Aśauca-vidhi — Rules of Birth/Death Impurity, Sapinda Circles, and Śrāddha Sequence
सोदकेष्वेतदेव स्यान्मातुराप्तेषु बन्धुषु / दशाहेन शवस्पर्शे सपिण्डश्चैव शुध्यति
sodakeṣvetadeva syānmāturāpteṣu bandhuṣu / daśāhena śavasparśe sapiṇḍaścaiva śudhyati
ရေတော်ပူဇော်ကို အတူမျှဝေသော «ဆိုဒက» ဆက်နွယ်သူများ၊ မိခင်ဘက်ဆွေမျိုးနှင့် အခြားအမျိုးအနွယ်တို့အတွက်လည်း ဤစည်းကမ်းတူညီသည်။ သပိဏ္ဍတစ်ဦးက အလောင်းကို ထိတွေ့ခဲ့လျှင် ဆယ်ရက်အပြီး သန့်စင်သည်။
Sūta (narrator) conveying the Kurma Purana’s dharma injunctions as taught by the tradition
Primary Rasa: shanta
Secondary Rasa: karuna
This verse is primarily a dharma injunction on ashaucha (ritual impurity) and its duration; it does not directly expound Atman, but it supports the Purana’s broader aim of inner and outer purity (śauca) as a foundation for spiritual practice.

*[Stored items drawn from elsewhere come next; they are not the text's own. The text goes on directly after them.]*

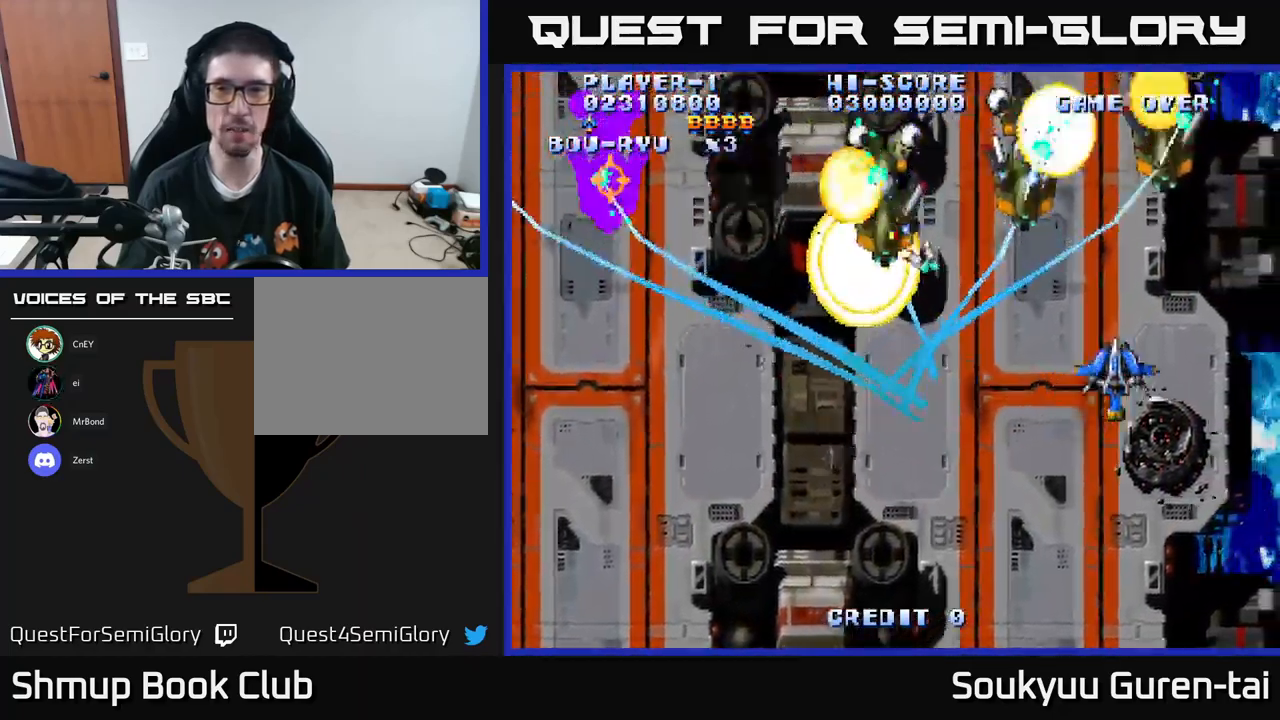
{"buttons": ["A", "DPAD_LEFT"], "left_stick": "center", "right_stick": "center", "events": [[183, "DPAD_RIGHT", "up"], [217, "DPAD_LEFT", "down"]]}
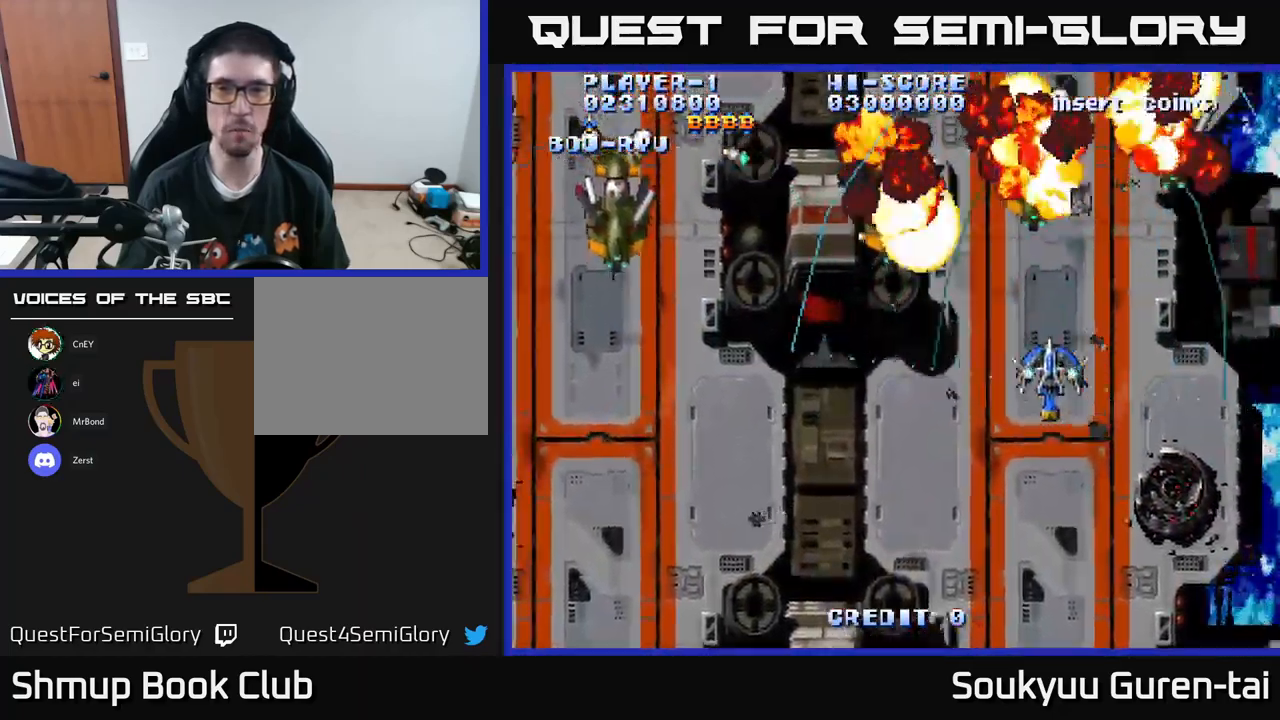
{"buttons": ["A", "DPAD_LEFT"], "left_stick": "center", "right_stick": "center", "events": []}
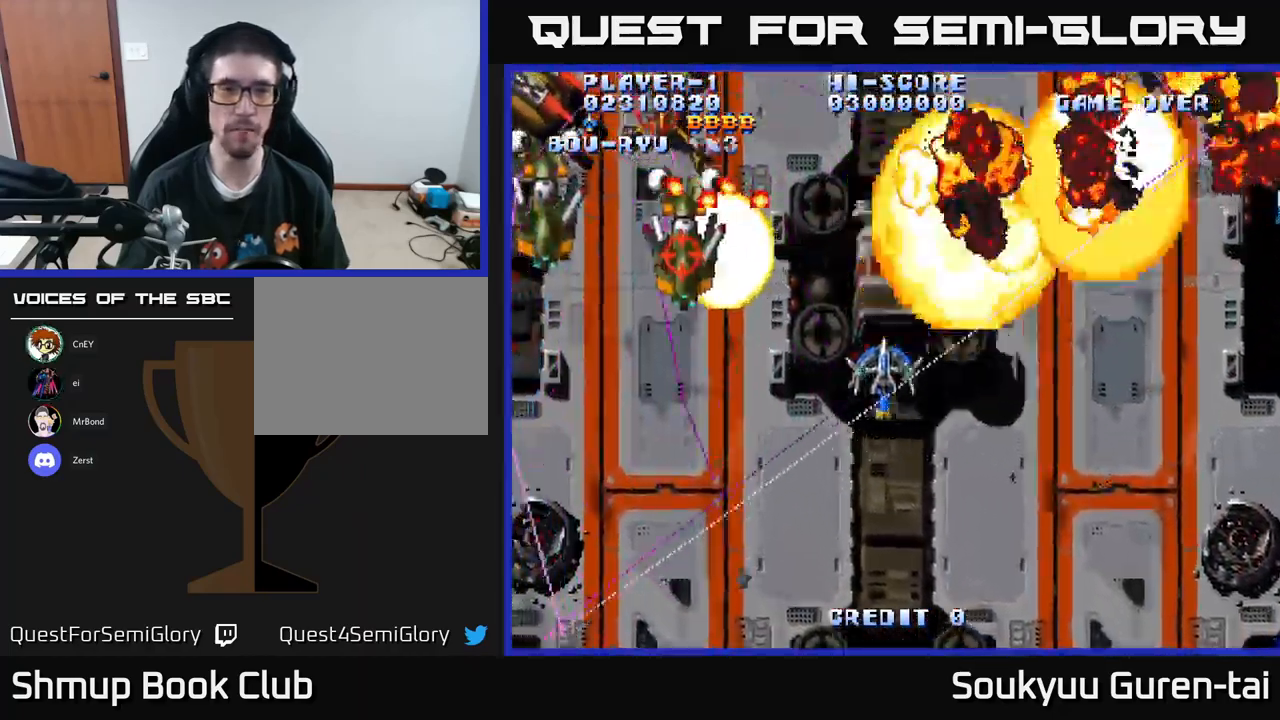
{"buttons": ["DPAD_DOWN", "DPAD_LEFT"], "left_stick": "center", "right_stick": "center", "events": [[483, "A", "up"], [500, "DPAD_DOWN", "down"]]}
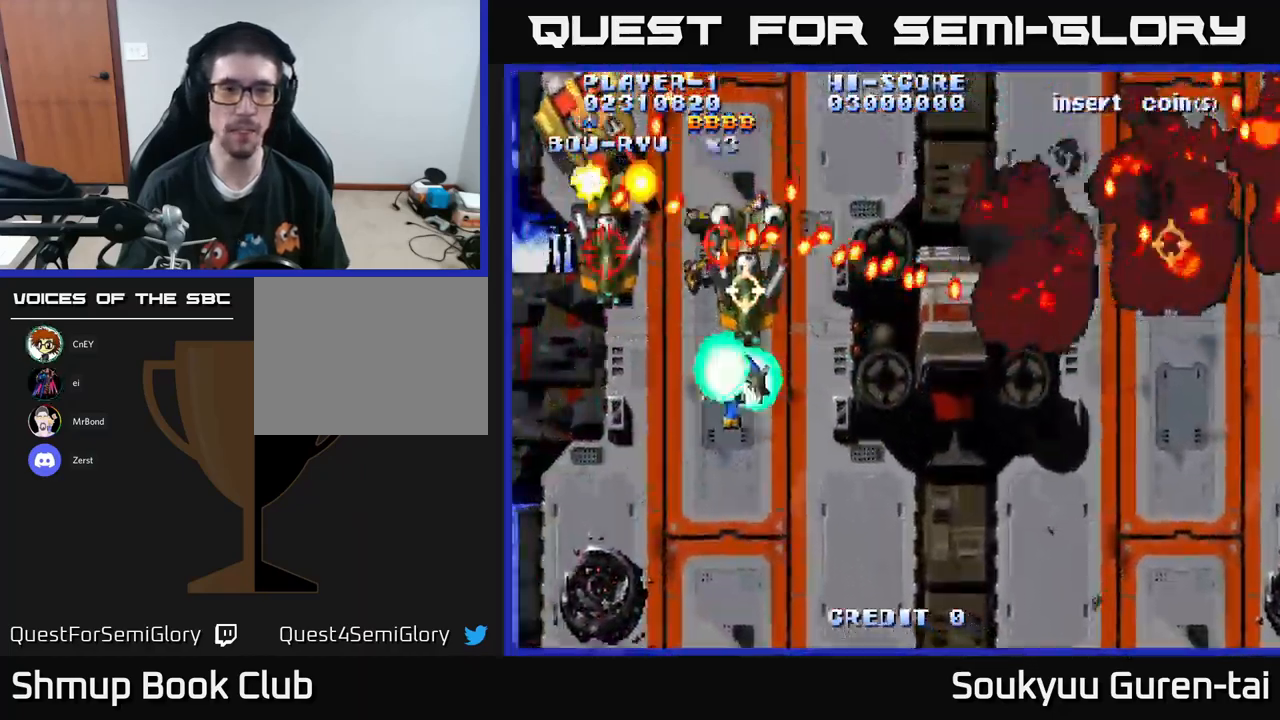
{"buttons": ["A", "DPAD_LEFT"], "left_stick": "center", "right_stick": "center", "events": [[33, "A", "down"], [67, "DPAD_LEFT", "up"], [283, "DPAD_LEFT", "down"], [400, "DPAD_DOWN", "up"]]}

No specific yogic technique is taught here; the emphasis is preparatory discipline—observing śauca/ashaucha rules—so that mantra-japa, pūjā, and meditative observances may be resumed in a ritually fit state after the prescribed ten-day purification.
The verse is not theological; it reflects shared Purāṇic dharma norms upheld across Shaiva and Vaishnava traditions, where ritual purity supports devotion and practice regardless of whether one worships Shiva, Vishnu, or their unity.